Adeline M. a été assassinée par Fabrice A. en 2013. (Photo: dr)

Sur ce sujet
Une faute?

Le Conseil d'État genevois est prié de revoir ses conclusions suite au drame qui a coûté la vie à la sociothérapeute Adeline, assassinée par un détenu en 2013. Le Grand Conseil lui a renvoyé jeudi soir par 63 voix contre 9 et 14 abstentions un rapport jugé insatisfaisant.

Après l'assassinat d'Adeline, une commission d'enquête parlementaire (CEP) avait été créée pour mettre en lumière les dysfonctionnements qui ont mené au drame.
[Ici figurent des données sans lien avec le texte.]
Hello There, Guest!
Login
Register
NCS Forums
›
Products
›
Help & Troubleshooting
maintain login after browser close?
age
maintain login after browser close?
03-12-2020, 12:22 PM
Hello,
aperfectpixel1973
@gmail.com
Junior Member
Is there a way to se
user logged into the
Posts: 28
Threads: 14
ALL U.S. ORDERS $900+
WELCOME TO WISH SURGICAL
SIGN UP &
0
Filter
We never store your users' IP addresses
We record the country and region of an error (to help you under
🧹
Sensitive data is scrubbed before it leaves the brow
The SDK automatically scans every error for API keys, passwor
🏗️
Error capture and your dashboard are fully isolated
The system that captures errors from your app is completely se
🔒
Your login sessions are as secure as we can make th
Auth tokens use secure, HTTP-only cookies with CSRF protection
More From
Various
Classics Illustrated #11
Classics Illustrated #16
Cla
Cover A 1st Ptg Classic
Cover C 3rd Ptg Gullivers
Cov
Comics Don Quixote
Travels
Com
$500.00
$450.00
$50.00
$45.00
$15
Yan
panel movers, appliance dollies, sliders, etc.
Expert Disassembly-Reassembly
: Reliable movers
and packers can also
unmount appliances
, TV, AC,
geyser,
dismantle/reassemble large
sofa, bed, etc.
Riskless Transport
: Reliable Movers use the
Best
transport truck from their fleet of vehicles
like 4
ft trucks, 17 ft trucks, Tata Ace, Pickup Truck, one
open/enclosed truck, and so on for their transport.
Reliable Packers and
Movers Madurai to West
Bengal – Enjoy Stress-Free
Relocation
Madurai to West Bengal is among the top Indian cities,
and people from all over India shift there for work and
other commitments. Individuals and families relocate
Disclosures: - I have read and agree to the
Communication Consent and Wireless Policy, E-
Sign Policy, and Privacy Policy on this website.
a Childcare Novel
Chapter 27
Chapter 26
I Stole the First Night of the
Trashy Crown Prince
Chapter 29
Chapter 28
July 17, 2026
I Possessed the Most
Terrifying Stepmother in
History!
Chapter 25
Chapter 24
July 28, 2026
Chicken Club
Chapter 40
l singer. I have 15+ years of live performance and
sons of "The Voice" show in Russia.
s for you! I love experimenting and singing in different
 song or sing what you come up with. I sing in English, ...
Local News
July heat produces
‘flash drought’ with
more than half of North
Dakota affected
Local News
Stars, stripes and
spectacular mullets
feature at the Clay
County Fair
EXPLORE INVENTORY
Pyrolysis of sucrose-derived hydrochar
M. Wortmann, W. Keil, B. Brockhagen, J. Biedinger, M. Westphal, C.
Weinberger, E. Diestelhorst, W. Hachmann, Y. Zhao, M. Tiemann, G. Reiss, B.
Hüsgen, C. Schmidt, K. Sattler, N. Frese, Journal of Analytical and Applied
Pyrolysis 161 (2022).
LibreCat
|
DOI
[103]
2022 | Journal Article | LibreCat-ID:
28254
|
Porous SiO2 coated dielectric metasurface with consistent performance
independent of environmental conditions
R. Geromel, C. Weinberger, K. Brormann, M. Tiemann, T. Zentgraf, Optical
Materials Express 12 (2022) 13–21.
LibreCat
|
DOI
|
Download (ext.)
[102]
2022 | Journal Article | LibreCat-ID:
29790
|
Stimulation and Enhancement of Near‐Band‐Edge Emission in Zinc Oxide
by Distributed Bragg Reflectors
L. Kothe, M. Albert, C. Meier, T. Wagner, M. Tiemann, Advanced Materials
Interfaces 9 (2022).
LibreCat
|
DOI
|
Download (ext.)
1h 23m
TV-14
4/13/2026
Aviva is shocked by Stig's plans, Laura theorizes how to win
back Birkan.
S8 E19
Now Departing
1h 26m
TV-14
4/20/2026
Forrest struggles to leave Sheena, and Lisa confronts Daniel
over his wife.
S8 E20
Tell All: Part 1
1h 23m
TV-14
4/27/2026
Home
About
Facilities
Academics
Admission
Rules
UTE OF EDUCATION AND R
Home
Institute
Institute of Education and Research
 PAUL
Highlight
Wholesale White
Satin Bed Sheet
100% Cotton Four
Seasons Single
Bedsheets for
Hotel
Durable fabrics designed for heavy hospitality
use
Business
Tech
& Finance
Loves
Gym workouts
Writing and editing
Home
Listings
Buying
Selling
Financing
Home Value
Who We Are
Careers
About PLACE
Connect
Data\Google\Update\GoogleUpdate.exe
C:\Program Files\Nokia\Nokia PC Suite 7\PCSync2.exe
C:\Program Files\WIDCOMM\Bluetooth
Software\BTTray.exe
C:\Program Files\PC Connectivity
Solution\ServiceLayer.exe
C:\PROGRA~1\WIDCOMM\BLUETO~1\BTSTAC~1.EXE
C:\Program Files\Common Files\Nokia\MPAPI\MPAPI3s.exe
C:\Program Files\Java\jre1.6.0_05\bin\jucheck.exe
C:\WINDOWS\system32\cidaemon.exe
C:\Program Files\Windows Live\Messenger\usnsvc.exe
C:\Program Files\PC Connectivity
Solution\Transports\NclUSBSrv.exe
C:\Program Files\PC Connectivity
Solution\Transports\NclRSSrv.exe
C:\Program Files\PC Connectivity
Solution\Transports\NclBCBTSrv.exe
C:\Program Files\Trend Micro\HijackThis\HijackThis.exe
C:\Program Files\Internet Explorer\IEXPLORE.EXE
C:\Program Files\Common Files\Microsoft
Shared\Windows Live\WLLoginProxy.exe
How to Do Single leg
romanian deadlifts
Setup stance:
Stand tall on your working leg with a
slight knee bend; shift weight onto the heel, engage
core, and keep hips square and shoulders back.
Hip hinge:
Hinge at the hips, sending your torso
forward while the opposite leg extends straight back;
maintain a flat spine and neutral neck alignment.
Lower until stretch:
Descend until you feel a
Le rapport rédigé par cette commission contenait des recommandations pour empêcher un nouveau drame.

Le Conseil d'État avait déposé un rapport sur ce rapport. Mais la Commission de contrôle de gestion reproche au Conseil d'État de n'avoir pas suivi toutes les recommandations. En cause notamment, l'absence de la sociothérapie dans les nouvelles structures mises en place après le drame de 2013.

La commission de contrôle de gestion était aussi préoccupée par le fonctionnement de Curabilis, le nouvel établissement pénitentiaire destiné aux détenus dangereux souffrant de troubles psychiatriques. «Il y a un problème de gestion de sécurité», a relevé jeudi soir Betrand Buchs, député PDC qui dénonce aussi le manque de formation du personnel.

«Légèreté»

Mauro Poggia, chef du département de la sécurité (DSES), a dénoncé la «légèreté du travail effectué par la Commission de contrôle de gestion». Il n'accepte pas les «accusations scandaleuses» contenues dans le rapport. «Faire courir le bruit que le Conseil d'État n'a rien compris est de l'irresponsabilité institutionnelle», a-t-il souligné.

De son côté, Panteleimon Giannakopoulos, le directeur médical de Curabilis, avait indiqué dans la presse que l'établissement genevois pour détenus présentant des troubles psychiatriques ne souffrait pas de problèmes de surveillance. La socialiste Nicole Valiquer Grecuccio a déploré jeudi soir que ce haut fonctionnaire n'ait pas sollicité la Commission de contrôle de gestion sur ce sujet.